If a line in the following entries holds the string "permitted", include it in the tally. State the total and nothing further.

- Saved data entries
====

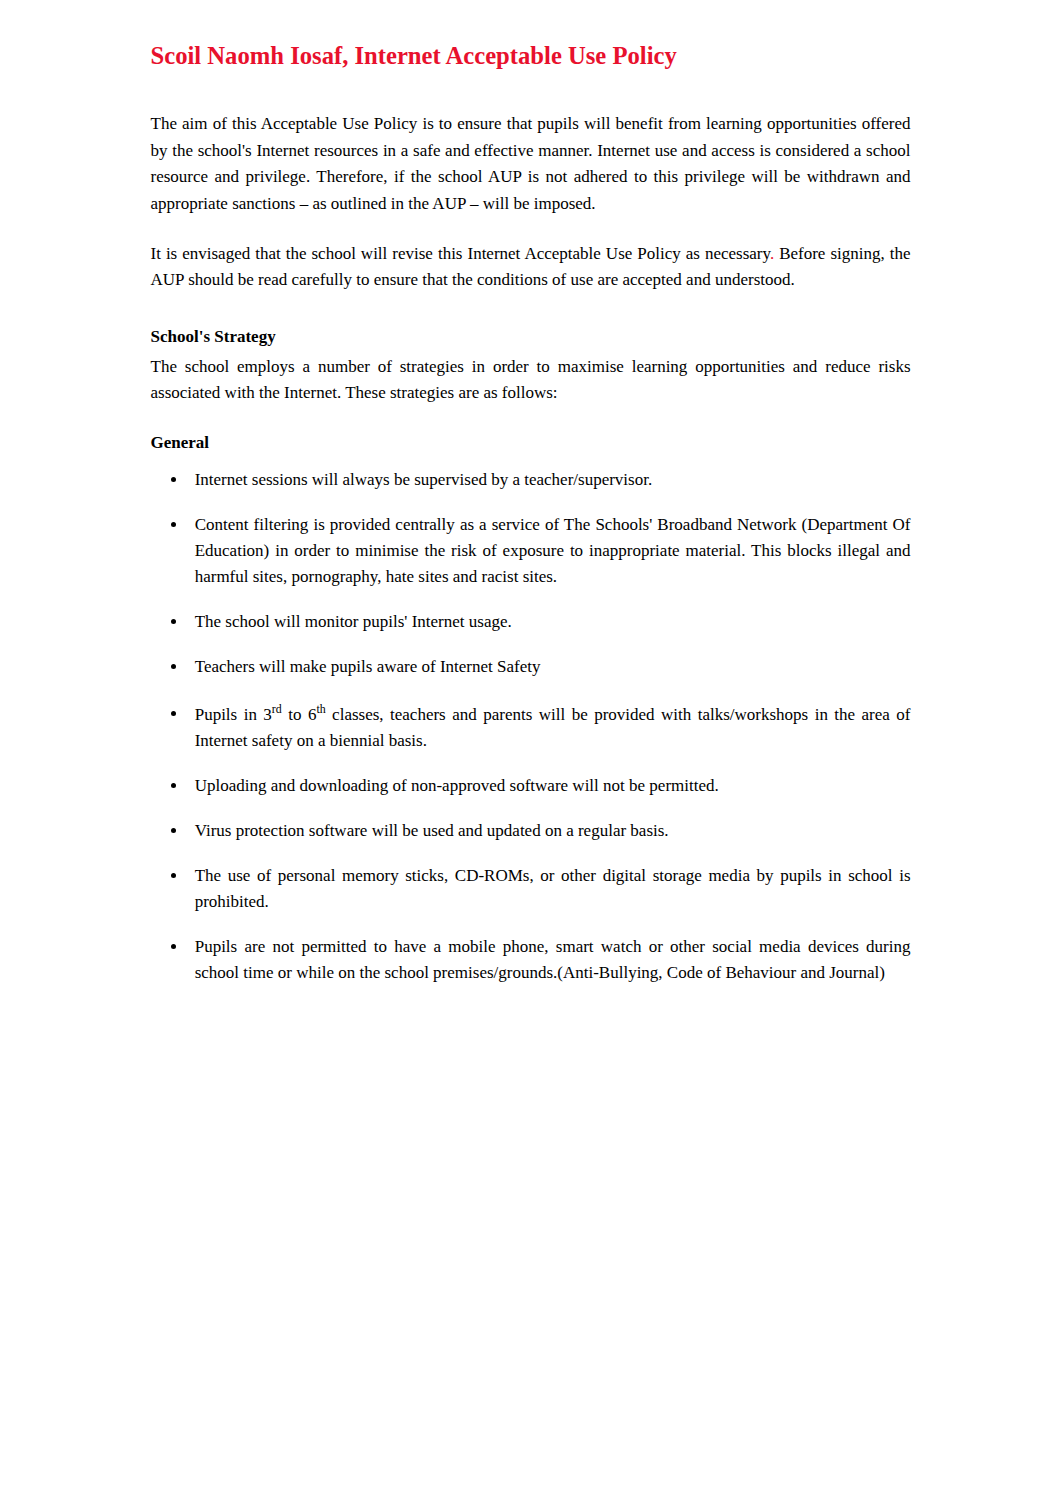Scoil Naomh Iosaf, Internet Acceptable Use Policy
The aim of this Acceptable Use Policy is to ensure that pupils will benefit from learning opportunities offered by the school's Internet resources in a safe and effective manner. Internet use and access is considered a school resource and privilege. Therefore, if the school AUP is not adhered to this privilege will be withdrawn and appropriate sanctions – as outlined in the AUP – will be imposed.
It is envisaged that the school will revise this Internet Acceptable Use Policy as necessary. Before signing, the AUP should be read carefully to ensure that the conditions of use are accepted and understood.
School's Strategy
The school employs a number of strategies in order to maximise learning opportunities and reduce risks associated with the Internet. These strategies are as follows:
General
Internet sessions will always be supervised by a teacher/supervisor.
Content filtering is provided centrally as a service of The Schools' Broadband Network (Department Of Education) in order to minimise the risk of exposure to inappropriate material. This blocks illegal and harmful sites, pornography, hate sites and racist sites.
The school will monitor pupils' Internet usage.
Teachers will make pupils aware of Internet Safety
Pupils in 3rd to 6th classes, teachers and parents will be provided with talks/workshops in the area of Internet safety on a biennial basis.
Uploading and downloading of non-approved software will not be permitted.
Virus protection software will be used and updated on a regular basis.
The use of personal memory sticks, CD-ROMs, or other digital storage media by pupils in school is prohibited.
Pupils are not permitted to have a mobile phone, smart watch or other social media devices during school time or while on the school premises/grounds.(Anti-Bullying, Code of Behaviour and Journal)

====

- Written answer
2